I recognized that titles formed a pattern in any society, but what did that have to do with war? I didn’t ask, but I might as well have, because Isola read the inquiry in my expression.

“You have to remember, Rhenn, that names and titles are like chains. Some few people wear them like fine light jewelry links that can be snapped in an instant, but for most the links are heavy enough to bind them within the confines and expectations that their name and title impose on them. The more traditional or formal a society is, the stronger those links, and both the Ferrans and the Jariolans are like that.”

I frowned. “And we aren’t?”

“The Council is, and much of Solidar is. The Collegium, or those who lead and direct it, is not . . . and yet is. Think about your training.”

While I was thinking, she went on.

“This is also true in families. Names come with expectations. Parents don’t say that the eldest child should be especially responsible, but the way in which they act effectively adds that expectation to the child’s name, perhaps every time that the child hears his name.”

I hadn’t thought of it in quite that fashion. Then, I was more interested in the implications of what she and Quaelyn had been discussing . . . and how it related to me.

There was a silence. A thought had occurred to me. “You know so much about this . . . but you’re here in L’Excelsis . . .” I looked to Quaelyn.

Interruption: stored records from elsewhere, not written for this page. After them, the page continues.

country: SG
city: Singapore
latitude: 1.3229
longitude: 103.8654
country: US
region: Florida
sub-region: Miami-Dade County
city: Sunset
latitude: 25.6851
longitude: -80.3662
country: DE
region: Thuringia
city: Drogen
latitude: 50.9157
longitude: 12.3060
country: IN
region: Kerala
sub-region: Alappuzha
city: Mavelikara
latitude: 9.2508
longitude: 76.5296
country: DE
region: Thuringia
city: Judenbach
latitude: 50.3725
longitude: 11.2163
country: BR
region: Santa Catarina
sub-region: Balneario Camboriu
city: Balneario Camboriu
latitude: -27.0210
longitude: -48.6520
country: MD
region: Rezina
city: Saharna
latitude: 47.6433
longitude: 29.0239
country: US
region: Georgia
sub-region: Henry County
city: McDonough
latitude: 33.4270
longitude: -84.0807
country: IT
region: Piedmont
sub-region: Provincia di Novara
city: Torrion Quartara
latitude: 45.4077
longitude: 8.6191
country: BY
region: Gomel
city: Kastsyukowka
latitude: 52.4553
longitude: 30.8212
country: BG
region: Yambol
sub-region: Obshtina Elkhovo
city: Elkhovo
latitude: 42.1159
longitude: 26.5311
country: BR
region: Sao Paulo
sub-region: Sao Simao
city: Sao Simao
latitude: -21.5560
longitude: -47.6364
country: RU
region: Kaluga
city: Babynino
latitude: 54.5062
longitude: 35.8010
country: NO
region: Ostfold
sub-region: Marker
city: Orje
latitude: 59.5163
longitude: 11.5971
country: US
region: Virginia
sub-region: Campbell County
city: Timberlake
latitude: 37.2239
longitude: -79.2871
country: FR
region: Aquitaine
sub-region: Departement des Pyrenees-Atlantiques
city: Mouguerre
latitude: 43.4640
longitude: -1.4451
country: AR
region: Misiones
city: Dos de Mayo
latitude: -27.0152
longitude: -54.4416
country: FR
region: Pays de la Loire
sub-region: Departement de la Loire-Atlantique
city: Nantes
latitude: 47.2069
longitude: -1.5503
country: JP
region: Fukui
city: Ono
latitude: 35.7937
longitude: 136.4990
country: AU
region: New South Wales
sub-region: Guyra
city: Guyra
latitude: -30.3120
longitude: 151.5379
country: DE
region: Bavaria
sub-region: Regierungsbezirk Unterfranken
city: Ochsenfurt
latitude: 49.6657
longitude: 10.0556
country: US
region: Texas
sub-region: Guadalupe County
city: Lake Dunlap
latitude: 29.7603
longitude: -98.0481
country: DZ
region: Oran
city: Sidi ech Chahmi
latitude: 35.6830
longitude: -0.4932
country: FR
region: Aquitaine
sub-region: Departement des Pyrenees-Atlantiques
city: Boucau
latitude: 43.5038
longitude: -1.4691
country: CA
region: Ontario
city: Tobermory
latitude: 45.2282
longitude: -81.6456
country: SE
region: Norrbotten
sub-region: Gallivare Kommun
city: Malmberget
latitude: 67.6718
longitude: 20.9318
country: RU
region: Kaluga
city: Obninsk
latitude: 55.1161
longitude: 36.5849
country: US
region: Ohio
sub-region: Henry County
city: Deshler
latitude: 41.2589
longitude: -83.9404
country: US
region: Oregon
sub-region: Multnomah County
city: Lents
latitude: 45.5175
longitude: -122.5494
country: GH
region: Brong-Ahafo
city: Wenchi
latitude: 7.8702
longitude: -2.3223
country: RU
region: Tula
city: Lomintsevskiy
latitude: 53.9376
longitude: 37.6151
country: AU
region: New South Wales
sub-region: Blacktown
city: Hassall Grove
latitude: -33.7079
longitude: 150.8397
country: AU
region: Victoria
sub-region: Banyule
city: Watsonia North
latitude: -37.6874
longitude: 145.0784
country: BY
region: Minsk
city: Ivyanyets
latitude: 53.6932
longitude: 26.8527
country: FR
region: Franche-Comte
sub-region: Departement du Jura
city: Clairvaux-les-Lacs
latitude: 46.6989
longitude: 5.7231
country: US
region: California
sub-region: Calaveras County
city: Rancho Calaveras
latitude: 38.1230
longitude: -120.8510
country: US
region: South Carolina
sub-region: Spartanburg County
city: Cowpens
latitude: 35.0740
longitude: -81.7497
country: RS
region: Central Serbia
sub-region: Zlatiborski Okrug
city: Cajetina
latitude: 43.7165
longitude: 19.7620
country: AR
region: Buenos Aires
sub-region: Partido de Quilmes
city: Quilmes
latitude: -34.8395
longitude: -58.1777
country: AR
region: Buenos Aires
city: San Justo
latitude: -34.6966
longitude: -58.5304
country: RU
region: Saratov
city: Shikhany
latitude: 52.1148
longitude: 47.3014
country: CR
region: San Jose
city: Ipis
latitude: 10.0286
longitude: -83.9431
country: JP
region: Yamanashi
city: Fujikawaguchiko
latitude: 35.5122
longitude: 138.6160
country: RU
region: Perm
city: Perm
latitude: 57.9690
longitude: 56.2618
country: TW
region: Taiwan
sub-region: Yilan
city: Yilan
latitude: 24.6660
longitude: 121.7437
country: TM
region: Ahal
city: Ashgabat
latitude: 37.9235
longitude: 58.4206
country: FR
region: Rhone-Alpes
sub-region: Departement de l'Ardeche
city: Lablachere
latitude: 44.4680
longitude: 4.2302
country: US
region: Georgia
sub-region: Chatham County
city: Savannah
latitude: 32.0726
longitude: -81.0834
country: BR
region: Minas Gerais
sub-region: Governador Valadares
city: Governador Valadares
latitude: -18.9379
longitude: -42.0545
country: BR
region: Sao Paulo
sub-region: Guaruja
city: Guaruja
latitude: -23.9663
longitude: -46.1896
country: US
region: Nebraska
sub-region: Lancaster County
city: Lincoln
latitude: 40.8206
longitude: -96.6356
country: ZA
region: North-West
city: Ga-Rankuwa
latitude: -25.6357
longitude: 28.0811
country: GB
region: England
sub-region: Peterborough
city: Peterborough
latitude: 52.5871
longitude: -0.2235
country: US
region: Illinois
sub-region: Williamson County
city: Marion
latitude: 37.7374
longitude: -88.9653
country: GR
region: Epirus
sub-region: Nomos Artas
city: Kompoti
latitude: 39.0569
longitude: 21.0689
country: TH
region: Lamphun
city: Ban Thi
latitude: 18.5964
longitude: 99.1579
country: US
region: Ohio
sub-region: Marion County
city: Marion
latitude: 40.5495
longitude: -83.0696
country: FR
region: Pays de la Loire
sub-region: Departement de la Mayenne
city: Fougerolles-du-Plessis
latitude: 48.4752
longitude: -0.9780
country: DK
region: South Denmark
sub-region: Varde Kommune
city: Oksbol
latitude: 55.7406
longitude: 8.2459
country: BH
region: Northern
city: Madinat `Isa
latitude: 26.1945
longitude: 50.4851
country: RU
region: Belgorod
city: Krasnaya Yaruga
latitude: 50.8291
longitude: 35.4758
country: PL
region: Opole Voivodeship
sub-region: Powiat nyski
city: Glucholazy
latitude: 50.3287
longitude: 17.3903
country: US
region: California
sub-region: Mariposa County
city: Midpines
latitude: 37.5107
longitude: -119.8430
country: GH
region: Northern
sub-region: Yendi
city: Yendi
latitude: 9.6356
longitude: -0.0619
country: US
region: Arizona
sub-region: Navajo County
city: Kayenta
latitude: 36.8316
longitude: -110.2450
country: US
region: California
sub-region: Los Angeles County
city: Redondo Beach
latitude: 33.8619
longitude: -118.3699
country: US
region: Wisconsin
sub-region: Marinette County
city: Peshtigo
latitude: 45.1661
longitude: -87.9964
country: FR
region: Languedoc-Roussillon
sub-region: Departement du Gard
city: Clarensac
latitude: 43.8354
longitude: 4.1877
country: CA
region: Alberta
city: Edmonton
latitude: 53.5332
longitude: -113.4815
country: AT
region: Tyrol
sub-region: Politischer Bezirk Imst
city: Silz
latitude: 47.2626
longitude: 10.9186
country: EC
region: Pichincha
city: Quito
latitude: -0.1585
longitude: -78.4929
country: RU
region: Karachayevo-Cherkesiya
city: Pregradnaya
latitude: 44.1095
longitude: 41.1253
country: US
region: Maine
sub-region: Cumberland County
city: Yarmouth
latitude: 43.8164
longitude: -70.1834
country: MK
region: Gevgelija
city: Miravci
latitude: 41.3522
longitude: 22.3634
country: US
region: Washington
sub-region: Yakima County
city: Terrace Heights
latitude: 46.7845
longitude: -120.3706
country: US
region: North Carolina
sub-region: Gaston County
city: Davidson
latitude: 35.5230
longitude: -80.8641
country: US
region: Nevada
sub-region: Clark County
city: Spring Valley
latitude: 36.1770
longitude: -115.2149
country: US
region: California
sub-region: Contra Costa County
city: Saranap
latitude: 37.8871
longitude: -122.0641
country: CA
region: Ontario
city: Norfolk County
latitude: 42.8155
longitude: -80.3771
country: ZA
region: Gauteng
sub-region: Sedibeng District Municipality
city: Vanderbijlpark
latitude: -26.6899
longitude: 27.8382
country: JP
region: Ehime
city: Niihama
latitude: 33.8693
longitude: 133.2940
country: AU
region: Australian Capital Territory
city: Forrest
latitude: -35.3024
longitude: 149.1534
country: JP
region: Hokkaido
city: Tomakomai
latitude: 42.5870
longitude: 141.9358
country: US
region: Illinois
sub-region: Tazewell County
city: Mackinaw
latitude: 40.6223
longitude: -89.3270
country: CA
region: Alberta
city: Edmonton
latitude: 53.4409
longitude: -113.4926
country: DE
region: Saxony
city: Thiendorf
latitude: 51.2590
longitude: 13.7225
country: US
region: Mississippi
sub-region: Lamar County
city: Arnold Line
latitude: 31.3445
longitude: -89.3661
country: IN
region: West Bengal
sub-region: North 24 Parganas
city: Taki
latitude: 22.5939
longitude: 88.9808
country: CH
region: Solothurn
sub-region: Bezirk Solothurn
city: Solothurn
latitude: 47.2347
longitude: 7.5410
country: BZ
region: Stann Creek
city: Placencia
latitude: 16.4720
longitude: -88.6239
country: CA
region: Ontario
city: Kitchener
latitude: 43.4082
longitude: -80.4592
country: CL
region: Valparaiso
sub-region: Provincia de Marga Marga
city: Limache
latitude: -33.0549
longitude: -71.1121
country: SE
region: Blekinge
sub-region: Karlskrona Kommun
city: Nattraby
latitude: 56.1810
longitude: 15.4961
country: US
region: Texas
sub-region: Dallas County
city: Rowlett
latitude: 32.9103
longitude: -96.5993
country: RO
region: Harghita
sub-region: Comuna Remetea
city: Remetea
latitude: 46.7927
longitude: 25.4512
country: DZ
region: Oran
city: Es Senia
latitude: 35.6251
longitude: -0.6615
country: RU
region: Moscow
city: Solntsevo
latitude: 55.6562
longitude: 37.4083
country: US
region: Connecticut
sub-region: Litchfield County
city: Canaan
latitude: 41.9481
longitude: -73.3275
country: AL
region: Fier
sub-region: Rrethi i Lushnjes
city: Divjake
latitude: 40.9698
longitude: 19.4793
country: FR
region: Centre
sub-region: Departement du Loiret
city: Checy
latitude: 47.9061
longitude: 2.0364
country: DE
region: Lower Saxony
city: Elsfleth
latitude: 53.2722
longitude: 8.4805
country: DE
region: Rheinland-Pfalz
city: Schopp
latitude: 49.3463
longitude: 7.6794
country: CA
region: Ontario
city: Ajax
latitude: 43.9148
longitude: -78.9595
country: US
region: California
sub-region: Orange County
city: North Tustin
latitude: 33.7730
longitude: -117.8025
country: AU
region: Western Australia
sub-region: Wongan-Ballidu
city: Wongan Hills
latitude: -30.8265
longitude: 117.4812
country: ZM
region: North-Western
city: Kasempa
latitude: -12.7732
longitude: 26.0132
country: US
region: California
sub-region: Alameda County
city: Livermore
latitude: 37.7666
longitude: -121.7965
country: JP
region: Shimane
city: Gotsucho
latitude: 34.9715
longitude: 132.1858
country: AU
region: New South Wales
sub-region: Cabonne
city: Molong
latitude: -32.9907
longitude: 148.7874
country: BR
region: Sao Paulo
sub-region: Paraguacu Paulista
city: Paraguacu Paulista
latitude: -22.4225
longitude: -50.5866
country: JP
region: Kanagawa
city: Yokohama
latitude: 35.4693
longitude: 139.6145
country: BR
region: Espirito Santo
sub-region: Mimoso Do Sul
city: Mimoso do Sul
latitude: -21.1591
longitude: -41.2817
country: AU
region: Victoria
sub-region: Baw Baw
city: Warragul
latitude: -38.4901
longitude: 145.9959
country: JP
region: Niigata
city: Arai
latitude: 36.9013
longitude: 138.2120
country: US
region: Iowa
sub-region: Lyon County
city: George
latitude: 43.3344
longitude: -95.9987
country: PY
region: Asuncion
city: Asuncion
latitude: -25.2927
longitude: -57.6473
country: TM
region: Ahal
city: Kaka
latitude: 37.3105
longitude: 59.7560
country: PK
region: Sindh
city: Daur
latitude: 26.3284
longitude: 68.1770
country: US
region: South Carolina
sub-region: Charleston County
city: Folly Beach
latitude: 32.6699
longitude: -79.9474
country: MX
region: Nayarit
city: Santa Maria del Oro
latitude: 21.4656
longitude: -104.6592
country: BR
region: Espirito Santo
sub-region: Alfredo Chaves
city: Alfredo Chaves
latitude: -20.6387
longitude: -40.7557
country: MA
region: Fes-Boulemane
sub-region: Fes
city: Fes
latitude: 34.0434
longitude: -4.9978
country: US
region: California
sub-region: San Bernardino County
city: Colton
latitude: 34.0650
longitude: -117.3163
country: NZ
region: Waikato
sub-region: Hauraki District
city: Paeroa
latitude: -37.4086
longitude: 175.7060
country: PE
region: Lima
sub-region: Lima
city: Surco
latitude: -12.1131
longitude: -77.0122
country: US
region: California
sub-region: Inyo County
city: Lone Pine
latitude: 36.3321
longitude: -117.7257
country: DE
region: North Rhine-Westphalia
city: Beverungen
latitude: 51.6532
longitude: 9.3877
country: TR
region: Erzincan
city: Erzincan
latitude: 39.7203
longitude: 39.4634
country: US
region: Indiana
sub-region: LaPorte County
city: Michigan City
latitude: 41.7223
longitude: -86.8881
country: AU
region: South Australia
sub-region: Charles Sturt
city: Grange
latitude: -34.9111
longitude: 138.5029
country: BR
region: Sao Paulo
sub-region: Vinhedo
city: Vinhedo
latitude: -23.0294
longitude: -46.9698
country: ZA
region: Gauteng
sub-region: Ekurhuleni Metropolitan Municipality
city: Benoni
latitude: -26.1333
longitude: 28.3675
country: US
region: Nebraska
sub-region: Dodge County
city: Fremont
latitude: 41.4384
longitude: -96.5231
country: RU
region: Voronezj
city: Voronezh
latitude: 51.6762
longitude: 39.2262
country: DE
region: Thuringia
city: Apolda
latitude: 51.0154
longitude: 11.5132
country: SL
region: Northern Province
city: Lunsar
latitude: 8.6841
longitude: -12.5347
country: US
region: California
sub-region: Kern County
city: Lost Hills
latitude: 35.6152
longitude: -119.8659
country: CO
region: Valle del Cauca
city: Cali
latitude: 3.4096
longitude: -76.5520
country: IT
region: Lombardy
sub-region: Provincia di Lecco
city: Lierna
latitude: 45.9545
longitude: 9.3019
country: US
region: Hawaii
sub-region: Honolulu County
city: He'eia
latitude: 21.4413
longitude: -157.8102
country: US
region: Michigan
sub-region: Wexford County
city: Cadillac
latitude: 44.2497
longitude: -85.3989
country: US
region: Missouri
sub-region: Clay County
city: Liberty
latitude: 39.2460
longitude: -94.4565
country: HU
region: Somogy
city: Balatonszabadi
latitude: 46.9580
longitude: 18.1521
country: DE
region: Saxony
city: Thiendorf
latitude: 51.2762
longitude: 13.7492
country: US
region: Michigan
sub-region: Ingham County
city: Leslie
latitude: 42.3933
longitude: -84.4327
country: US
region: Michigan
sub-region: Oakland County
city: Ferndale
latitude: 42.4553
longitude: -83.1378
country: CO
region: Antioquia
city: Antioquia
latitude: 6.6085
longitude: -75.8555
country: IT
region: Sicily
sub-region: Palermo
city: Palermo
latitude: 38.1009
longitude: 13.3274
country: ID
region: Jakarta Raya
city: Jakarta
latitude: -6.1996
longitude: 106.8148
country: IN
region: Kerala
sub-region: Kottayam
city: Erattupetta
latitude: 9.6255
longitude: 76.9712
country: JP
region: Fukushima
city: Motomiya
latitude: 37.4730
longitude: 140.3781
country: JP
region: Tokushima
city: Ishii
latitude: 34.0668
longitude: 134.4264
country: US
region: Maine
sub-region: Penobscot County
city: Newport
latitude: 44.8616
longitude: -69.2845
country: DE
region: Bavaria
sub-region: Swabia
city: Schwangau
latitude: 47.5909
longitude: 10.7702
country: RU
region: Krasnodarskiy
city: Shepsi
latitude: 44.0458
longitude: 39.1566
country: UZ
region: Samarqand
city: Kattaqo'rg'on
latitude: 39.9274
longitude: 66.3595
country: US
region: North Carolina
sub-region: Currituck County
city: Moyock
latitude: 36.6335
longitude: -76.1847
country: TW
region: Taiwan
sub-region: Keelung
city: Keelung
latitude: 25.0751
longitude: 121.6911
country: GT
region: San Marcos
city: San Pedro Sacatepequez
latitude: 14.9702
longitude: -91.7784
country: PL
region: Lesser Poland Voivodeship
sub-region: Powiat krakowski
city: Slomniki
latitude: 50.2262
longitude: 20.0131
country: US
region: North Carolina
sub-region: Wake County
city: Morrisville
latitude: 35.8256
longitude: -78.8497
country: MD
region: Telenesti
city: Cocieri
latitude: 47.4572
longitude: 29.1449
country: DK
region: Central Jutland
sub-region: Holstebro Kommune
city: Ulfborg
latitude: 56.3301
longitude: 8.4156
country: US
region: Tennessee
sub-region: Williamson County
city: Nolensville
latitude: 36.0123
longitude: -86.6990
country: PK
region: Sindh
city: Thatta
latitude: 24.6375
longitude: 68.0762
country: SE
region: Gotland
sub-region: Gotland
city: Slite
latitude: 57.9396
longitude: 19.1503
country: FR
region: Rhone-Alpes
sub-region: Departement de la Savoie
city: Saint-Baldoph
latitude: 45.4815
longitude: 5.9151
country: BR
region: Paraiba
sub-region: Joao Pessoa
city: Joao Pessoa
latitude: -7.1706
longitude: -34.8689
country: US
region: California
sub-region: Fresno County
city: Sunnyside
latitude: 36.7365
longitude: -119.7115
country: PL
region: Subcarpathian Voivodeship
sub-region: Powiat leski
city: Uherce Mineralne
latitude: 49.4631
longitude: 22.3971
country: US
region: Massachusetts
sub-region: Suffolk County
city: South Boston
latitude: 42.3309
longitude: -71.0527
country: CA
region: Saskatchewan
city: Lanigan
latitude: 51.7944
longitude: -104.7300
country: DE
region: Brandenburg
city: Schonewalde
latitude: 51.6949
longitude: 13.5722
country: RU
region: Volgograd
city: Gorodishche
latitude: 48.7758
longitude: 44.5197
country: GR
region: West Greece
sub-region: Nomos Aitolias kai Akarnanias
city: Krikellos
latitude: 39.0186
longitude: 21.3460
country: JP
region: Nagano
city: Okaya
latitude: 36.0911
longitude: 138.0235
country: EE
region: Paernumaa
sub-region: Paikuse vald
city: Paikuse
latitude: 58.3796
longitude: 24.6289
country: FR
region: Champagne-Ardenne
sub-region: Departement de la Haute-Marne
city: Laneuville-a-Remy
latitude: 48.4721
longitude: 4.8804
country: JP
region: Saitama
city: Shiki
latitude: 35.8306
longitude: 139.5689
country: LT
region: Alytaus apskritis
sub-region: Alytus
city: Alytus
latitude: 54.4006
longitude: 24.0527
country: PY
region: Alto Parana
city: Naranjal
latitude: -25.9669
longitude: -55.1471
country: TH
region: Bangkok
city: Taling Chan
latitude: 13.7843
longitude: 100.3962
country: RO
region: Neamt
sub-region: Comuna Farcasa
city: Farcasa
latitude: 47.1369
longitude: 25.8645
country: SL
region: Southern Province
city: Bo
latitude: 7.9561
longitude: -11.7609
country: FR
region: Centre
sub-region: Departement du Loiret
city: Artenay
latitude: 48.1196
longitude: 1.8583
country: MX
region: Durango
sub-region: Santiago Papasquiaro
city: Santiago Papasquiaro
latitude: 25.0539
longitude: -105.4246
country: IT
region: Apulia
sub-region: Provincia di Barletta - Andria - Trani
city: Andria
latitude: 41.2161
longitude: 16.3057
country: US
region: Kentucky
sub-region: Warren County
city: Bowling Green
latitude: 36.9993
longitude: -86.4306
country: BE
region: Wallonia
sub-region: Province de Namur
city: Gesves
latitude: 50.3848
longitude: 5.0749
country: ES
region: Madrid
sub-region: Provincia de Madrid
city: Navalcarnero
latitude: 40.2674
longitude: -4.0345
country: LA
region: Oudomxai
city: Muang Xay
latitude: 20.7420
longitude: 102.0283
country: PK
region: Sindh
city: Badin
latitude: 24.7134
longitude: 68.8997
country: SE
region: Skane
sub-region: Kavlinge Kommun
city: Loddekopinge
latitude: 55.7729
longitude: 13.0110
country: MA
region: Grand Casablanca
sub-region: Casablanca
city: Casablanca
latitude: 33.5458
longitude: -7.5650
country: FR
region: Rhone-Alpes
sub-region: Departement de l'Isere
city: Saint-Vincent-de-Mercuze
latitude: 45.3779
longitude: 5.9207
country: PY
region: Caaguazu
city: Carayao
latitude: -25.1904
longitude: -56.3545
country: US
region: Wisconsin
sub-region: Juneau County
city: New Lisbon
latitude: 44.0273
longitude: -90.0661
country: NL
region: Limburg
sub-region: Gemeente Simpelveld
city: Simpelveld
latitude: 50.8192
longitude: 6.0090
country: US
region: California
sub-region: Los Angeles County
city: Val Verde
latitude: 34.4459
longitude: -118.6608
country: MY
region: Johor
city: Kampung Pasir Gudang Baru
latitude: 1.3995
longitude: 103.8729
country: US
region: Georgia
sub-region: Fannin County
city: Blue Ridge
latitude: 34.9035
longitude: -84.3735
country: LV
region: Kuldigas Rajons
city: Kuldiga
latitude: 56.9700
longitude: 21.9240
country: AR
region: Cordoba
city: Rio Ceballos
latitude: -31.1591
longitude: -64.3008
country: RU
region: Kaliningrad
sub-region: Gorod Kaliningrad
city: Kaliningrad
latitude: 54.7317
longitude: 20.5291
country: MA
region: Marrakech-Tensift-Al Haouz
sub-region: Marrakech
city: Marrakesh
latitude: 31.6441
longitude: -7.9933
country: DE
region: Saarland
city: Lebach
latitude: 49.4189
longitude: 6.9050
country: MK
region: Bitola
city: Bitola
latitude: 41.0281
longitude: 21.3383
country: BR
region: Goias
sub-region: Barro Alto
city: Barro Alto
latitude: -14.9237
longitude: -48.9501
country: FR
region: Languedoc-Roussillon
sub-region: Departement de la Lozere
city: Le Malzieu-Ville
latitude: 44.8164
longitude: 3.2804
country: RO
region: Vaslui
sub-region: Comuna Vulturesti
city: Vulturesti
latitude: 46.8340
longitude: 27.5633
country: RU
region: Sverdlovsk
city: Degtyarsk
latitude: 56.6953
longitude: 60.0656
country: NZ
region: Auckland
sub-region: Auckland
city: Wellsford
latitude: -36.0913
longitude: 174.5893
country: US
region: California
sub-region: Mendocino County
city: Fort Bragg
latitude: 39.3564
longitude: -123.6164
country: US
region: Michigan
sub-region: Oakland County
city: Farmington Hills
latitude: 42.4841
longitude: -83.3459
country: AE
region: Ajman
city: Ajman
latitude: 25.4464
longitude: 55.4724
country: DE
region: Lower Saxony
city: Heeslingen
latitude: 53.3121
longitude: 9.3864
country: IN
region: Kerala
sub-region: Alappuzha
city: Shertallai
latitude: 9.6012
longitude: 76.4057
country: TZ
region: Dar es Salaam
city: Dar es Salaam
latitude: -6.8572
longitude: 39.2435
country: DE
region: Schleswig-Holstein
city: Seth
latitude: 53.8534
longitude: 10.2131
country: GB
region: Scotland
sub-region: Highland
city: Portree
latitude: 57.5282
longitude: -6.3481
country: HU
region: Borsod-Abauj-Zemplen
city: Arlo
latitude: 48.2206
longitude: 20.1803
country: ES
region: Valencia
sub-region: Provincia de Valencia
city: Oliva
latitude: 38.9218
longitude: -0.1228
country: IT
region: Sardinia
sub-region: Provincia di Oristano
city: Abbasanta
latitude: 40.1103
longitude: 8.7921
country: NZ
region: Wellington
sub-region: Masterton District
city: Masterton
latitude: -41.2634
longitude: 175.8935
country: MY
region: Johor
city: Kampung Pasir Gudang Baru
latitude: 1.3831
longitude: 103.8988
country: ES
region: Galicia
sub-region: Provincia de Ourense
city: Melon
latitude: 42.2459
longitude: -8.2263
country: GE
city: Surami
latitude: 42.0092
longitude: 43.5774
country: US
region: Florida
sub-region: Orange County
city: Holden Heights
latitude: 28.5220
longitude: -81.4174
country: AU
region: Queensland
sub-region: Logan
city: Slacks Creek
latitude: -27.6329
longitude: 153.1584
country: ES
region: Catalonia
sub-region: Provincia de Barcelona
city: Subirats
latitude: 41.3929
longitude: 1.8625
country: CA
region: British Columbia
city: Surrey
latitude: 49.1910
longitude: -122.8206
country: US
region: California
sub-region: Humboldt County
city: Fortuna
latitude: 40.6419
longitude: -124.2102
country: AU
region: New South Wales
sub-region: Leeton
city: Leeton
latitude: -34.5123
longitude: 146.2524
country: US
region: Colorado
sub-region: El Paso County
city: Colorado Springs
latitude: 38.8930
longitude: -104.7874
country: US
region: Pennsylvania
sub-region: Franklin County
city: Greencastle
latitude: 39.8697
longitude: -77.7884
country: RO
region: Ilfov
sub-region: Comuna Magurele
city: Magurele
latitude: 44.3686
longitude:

He laughed. “I’m an analyst of patterns, not a military commander.” After a pause, he cleared his throat and added, in an almost embarrassed tone, “Every year, I teach a course at the staff college in pattern recognition and analysis. That’s for senior officers.”

“Oh . . . I didn’t know.”

“There’s no reason you should have,” he said gently.

It was just another example of something else that the Collegium did that appeared nowhere in writing.